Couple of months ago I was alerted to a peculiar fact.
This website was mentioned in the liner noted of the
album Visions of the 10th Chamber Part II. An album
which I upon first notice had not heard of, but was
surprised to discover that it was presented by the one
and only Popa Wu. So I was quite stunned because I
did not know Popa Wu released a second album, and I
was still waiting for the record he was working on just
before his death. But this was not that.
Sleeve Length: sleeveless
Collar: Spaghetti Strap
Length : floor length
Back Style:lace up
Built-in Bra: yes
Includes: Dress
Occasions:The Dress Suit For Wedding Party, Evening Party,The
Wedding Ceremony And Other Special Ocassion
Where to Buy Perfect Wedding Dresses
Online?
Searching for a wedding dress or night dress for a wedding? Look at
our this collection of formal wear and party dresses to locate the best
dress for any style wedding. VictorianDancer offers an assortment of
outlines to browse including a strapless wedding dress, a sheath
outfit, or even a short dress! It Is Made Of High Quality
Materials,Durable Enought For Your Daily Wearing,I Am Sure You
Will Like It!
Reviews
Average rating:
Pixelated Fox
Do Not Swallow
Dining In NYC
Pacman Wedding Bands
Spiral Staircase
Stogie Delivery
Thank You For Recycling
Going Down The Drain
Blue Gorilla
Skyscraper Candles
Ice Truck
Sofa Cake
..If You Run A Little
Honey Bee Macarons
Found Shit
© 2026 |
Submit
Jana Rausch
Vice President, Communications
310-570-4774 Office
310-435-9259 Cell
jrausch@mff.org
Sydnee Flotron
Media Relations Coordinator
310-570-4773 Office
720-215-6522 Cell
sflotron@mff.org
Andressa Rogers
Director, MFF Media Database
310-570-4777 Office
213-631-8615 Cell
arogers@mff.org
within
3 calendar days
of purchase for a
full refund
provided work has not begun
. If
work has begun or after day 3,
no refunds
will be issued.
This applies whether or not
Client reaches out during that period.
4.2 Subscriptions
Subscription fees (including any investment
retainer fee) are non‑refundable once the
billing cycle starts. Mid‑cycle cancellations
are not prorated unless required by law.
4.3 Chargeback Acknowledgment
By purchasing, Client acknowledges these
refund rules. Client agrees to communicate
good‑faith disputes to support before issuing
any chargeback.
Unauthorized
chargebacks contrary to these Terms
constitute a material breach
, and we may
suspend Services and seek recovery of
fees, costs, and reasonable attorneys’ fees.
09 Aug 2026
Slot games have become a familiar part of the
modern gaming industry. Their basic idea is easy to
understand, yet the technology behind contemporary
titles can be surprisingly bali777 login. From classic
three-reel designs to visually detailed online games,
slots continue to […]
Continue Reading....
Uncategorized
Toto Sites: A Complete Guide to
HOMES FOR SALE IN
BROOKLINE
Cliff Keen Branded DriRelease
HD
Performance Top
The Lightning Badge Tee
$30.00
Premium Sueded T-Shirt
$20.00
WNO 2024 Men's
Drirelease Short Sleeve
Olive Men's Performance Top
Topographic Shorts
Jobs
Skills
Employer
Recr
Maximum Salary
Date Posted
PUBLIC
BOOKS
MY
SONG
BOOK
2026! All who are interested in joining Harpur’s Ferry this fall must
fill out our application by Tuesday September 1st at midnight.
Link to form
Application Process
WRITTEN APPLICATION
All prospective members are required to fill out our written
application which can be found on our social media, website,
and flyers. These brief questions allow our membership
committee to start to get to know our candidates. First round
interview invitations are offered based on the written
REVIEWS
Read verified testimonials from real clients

------------------------

BRIEF
Update the data above so that every "Office" becomes "Work", keeping all other text the same.

WRITTEN SOLUTION
Couple of months ago I was alerted to a peculiar fact.
This website was mentioned in the liner noted of the
album Visions of the 10th Chamber Part II. An album
which I upon first notice had not heard of, but was
surprised to discover that it was presented by the one
and only Popa Wu. So I was quite stunned because I
did not know Popa Wu released a second album, and I
was still waiting for the record he was working on just
before his death. But this was not that.
Sleeve Length: sleeveless
Collar: Spaghetti Strap
Length : floor length
Back Style:lace up
Built-in Bra: yes
Includes: Dress
Occasions:The Dress Suit For Wedding Party, Evening Party,The
Wedding Ceremony And Other Special Ocassion
Where to Buy Perfect Wedding Dresses
Online?
Searching for a wedding dress or night dress for a wedding? Look at
our this collection of formal wear and party dresses to locate the best
dress for any style wedding. VictorianDancer offers an assortment of
outlines to browse including a strapless wedding dress, a sheath
outfit, or even a short dress! It Is Made Of High Quality
Materials,Durable Enought For Your Daily Wearing,I Am Sure You
Will Like It!
Reviews
Average rating:
Pixelated Fox
Do Not Swallow
Dining In NYC
Pacman Wedding Bands
Spiral Staircase
Stogie Delivery
Thank You For Recycling
Going Down The Drain
Blue Gorilla
Skyscraper Candles
Ice Truck
Sofa Cake
..If You Run A Little
Honey Bee Macarons
Found Shit
© 2026 |
Submit
Jana Rausch
Vice President, Communications
310-570-4774 Work
310-435-9259 Cell
jrausch@mff.org
Sydnee Flotron
Media Relations Coordinator
310-570-4773 Work
720-215-6522 Cell
sflotron@mff.org
Andressa Rogers
Director, MFF Media Database
310-570-4777 Work
213-631-8615 Cell
arogers@mff.org
within
3 calendar days
of purchase for a
full refund
provided work has not begun
. If
work has begun or after day 3,
no refunds
will be issued.
This applies whether or not
Client reaches out during that period.
4.2 Subscriptions
Subscription fees (including any investment
retainer fee) are non‑refundable once the
billing cycle starts. Mid‑cycle cancellations
are not prorated unless required by law.
4.3 Chargeback Acknowledgment
By purchasing, Client acknowledges these
refund rules. Client agrees to communicate
good‑faith disputes to support before issuing
any chargeback.
Unauthorized
chargebacks contrary to these Terms
constitute a material breach
, and we may
suspend Services and seek recovery of
fees, costs, and reasonable attorneys’ fees.
09 Aug 2026
Slot games have become a familiar part of the
modern gaming industry. Their basic idea is easy to
understand, yet the technology behind contemporary
titles can be surprisingly bali777 login. From classic
three-reel designs to visually detailed online games,
slots continue to […]
Continue Reading....
Uncategorized
Toto Sites: A Complete Guide to
HOMES FOR SALE IN
BROOKLINE
Cliff Keen Branded DriRelease
HD
Performance Top
The Lightning Badge Tee
$30.00
Premium Sueded T-Shirt
$20.00
WNO 2024 Men's
Drirelease Short Sleeve
Olive Men's Performance Top
Topographic Shorts
Jobs
Skills
Employer
Recr
Maximum Salary
Date Posted
PUBLIC
BOOKS
MY
SONG
BOOK
2026! All who are interested in joining Harpur’s Ferry this fall must
fill out our application by Tuesday September 1st at midnight.
Link to form
Application Process
WRITTEN APPLICATION
All prospective members are required to fill out our written
application which can be found on our social media, website,
and flyers. These brief questions allow our membership
committee to start to get to know our candidates. First round
interview invitations are offered based on the written
REVIEWS
Read verified testimonials from real clients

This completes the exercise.